“You get one chance.”
Nic offered me a ride to his house from the park but I decided to walk with Millie instead.
“Ah, a lovers’ tiff,” she had assumed on our way home. She wasn’t half-wrong, but she wasn’t completely right, either. I didn’t tell her the truth about the argument in Rayfield Park for the same reason I didn’t tell her why I was going to Nic’s house after we went our separate ways at Shrewsbury Avenue. I wasn’t ready to organize my thoughts about everything, and until I did that, I wanted to make sure she would be safe. The less she knew, the better.
When I turned into his driveway, Nic was already standing in the doorway. “You came.”
I approached him in silence. He stood against the open door so I could sidle past him. I tried not to notice when I brushed against him, but I could see it register on his face.
The front of the house was entirely different from the modern kitchen at the back. Now, I was hovering in the setting of every horror story I’d ever heard, and it was exactly how I’d imagined it.

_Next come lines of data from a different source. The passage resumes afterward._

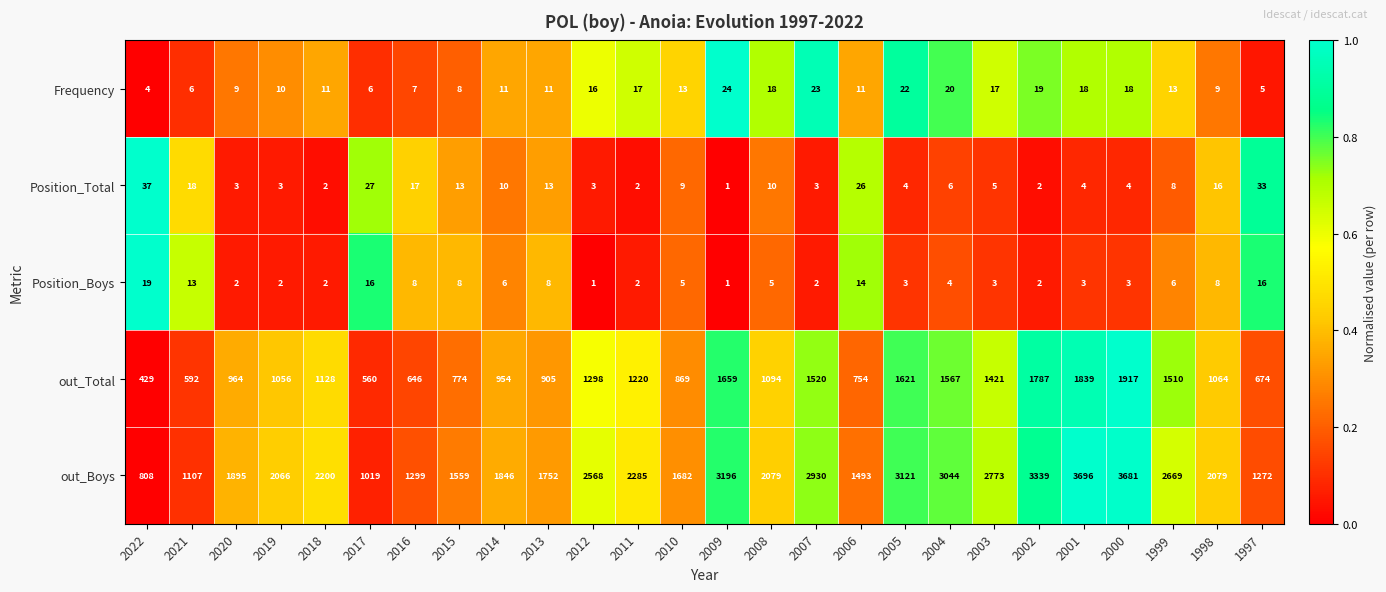

At which label does Position_Boys first exceed 5?

2022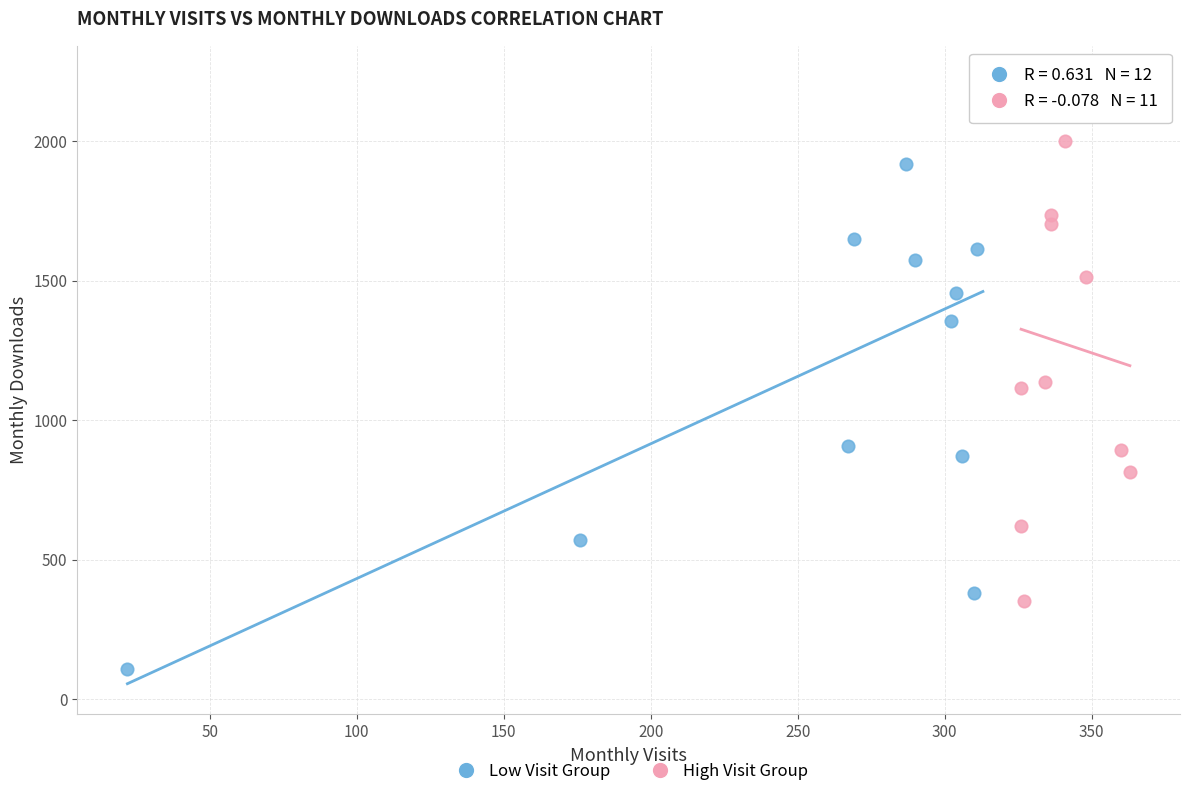

What are all the series names shown in the legend?

Low Visit Group, High Visit Group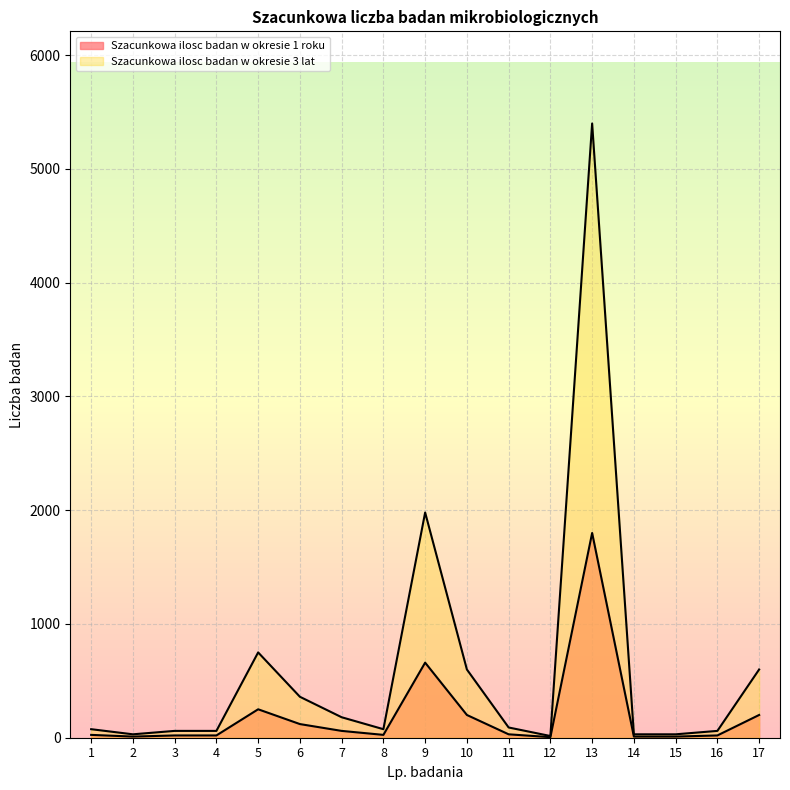

Is the value of Szacunkowa ilosc badan w okresie 1 roku at 17 greater than the value of Szacunkowa ilosc badan w okresie 3 lat at 7?

Yes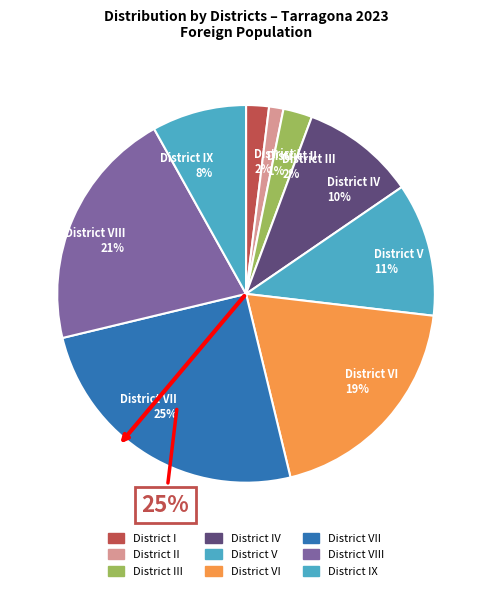

Count the number of slices in the pie.

9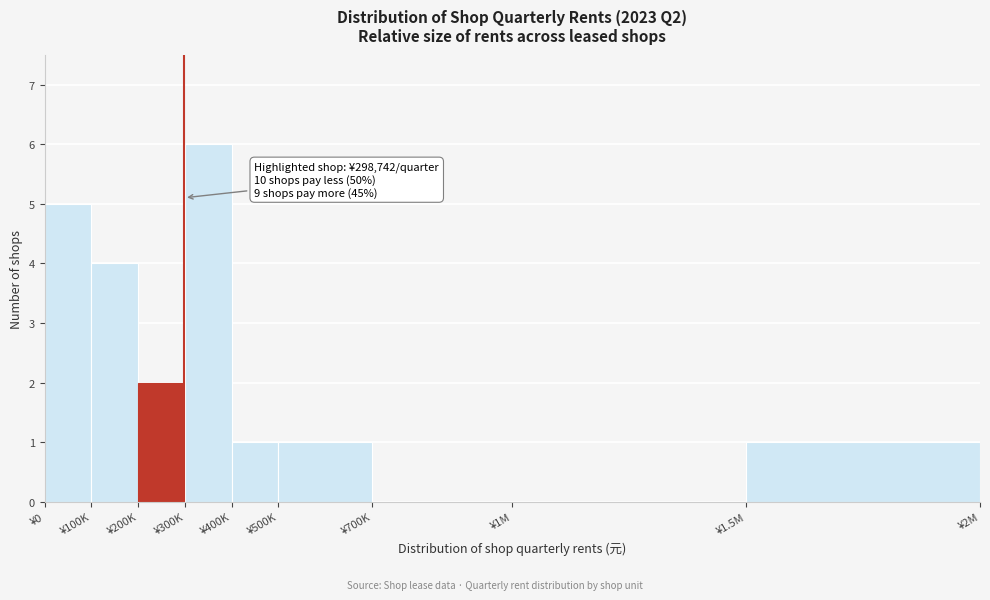

Reading right to left, transcribe all the data shown in this chart.

¥1.5M=1	¥1M=0	¥700K=0	¥500K=1	¥400K=1	¥300K=6	¥200K=2	¥100K=4	¥0=5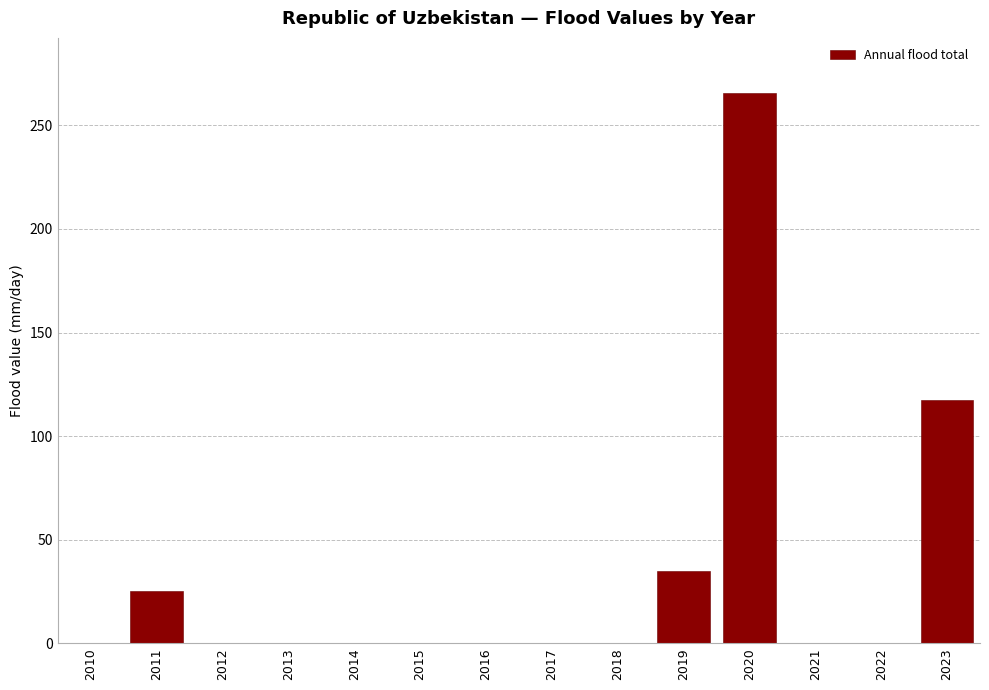

What is the sum of all values?

443.8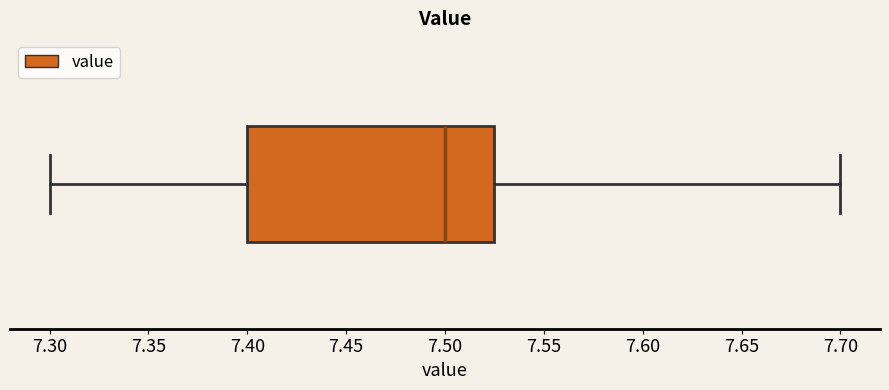

Where does the right whisker of the box end on the x-axis? The values are not printed on the chart, so give them approximately, as read against the axis.

7.700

A crystal chandelier, still covered in spiderwebs, hung from the high ceiling. The wooden floors in the large foyer were discolored and uneven, creaking with each step. Ahead, a grand staircase lined with a thick burgundy carpet turned sharply to the right and up toward the second floor, while paneled wallpaper fell away from the walls in tattered strips. The hallway continued down the left side of the stairs, branching off into a line of closed rooms with narrow doors. The right side was distinguished by huge, newly varnished doors with heavy brass handles.
“Sophie?” I turned to find Nic looking at me expectantly. “Do you want to follow me through here?” He led me into a large sitting room, where two dark red leather couches rested around a stately fireplace.
I seated myself on one of the couches; Nic chose the other. I noticed, without an iota of surprise, that there was no TV, just a leather footstool, an old clock on the grand mantelpiece, and a built-in bookcase that spanned the entire length of the far wall. It was filled to the brim with Dickens, Defoe, Twain, Swift, and every other great or intimidating novelist I could have imagined. Above the fireplace, an oil painting lorded over the room. It was some kind of avenging angel, rendered in sweeping dark colors and framed in gilded gold. It stretched the entire width of the mantelpiece.
“That’s one of Valentino’s,” Nic said, following my gaze.
“It’s incredible.”
“It’s kind of dramatic.”
Dramatic. The thought of Nic holding a gun to Robbie Stenson’s head flittered across my memory. “Well at least he puts his time to good creative use.”
Nic cleared his throat awkwardly.
“Well, I’m here,” I said, keeping my thoughts focused on what I needed to know. “Start talking.”
He leaned across the corner of his couch, pinning me with his dark eyes. “What I’m about to tell you is not for the fainthearted,” he said. “Discussing my family like this is not something I do lightly, and I need to know that you won’t use it against me. Against us.”
I hesitated, and he seized my silence.
“Once it’s been said, I can’t take it back, and I’m risking a lot already.”
I thought about it for a long moment, really considering what he was asking of me, and what he was offering me in return: the unvarnished truth. I didn’t want to betray his trust, but I was afraid to offer my silence if what he told me was too big to handle. But I had to know. He wanted to let me in, he wanted to trust me, and despite everything, I wanted to let him.
“OK,” I said. “I promise.”
“It won’t be everything. It can’t be.”
“I just need enough to understand, Nic.”
He watched me for a moment more, like he was trying to read something in my eyes. Then he leaned back and sighed, finally, after all this time, surrendering. “Sophie, my family and I are in the business of protection. And what that means is, sometimes we have to hurt people, and sometimes we have to kill people.”
And there it was — out in the open at last. My unspoken fear had come to fruition. Like father, like son: Nic was an Angel-maker, too. I covered my mouth with the back of my hand and concentrated on steadying my breathing. I couldn’t speak. I felt sick.
“Let me explain,” Nic said. He reached out to me, but I edged away and he dropped his hand. And then he hit me with a fresh bombshell: “We only go after people who deserve to die.”
I gaped at him. “Is this some sort of sick joke?” I managed, my mouth still covered by my hand. “Because it’s not funny.”
He just looked at me — defiantly standing by the craziest thing I had ever heard come out of his mouth.
“You mean you go after people like Robbie Stenson?” I pressed after a beat.
He nodded — calmly. Too calmly.
“Would you have killed him if Luca hadn’t been there to stop you?”
He didn’t miss a beat. “Without hesitation.”
I thought about getting up and bolting, slamming the door behind me and running far away. But I didn’t, I couldn’t — not when there was more to know. “Can’t you see how crazy that is?”
This time, Nic looked away from me, his expression twisting. “He deserves worse than what he got … If Luca hadn’t been there …”
“You’d probably be in jail,” I finished dryly.